- Problema a:
Según el texto citado, ¿qué ocurre con el dolor causado por un rayo láser en la mano cuando el cuadro que se contempla es feo, de acuerdo con el estudio italiano?

- Texto citado:
* * * * *
Hace unos días leí una noticia en la prensa y me hizo pensar en esta cuestión. El artículo hablaba de los galardonados con los premios Ig Nobel. Estos premios, que parodian a los que otorga la Academia sueca, premian investigaciones cargadas de una vis cómica, por el hecho de ser absurdas o contradictorias, o porque, en realidad, esconden alguna cosa más relevante. Este último caso era el de un estudio italiano en el que se llega a la conclusión de que contemplar un cuadro que se considera bonito aligera el dolor que provoca un rayo láser en la mano. Al contrario, si el cuadro es feo, el dolor aumenta. Visto así, quizá la serendipidad nos había venido a encontrar para aligerar el dolor. Y esta fue una de las opciones. En aquel mismo debate, otros espectadores elogiaron el documental por la elección de esta opción. Y quizá, todo ello, era una cuestión de espejos.

Aquella queja me hizo pensar también en el día que entendí (meses después de empezar a trabajar en la película) aquello que Iván me decía desde el primer día: la gente espera este documental. Y entendí que la gente esperaba este documental cuando entendí que Unes altres veus era «una buena noticia». Y entendí que era una buena noticia cuando comprendí que no estábamos haciendo un documental sobre el autismo, sino un documental sobre la singularidad; y cuando entendí que no estábamos haciendo un documental sobre el psicoanálisis, sino un documental sobre el respeto a la diferencia. Y así es como, poco a poco, fui entendiendo Unes altres veus. Y a base de escuchar a los espectadores en los debates posteriores a las proyecciones, a base de escuchar cómo cada uno se confesaba impactado por cuestiones muy diferentes, entendí que el documental estaba lleno de espejos. En estos descubrimientos me vi reflejada yo misma también, recorriendo aquel camino que supone el encuentro con el autismo. Un camino de incertidumbre, de dolor, de extrañeza, pero también de sorpresas, serendipidades y espejos que cada uno encuentra en lugares bien diferentes.

Quizá mi espejo más grande me vino aquel día hablando con Iván en una terraza de Gracia, cuando dije serendipias en vez de estereotipias. Y en aquel momento se desplegaron como opciones todos los grandes descubrimientos casuales y los hechos imprevistos que se sucedieron después... Y diría que fue así como las serendipidades se convirtieron en estereotipias... para mí, de una belleza radical.
* * * * *
- Registros proporcionados:
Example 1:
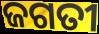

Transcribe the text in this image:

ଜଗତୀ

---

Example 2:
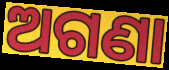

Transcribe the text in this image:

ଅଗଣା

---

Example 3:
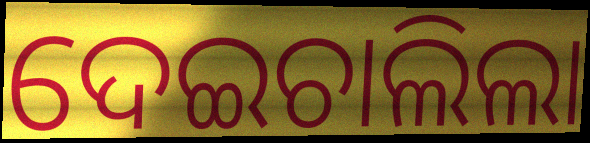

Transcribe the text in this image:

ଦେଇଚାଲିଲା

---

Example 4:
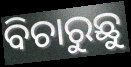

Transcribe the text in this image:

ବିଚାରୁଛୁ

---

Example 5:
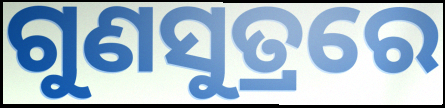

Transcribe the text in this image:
* * * * *
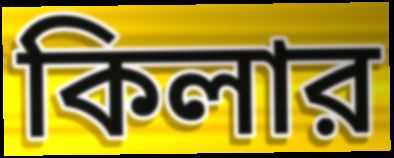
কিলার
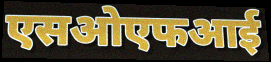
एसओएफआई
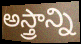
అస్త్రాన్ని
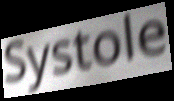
* * * * *
- Problema b:
Selecciona todas las líneas de los registros que contengan la cadena "Example".

- Respuesta completa a:
El dolor aumenta.

- Respuesta completa b:
Example 1:
Example 2:
Example 3:
Example 4:
Example 5:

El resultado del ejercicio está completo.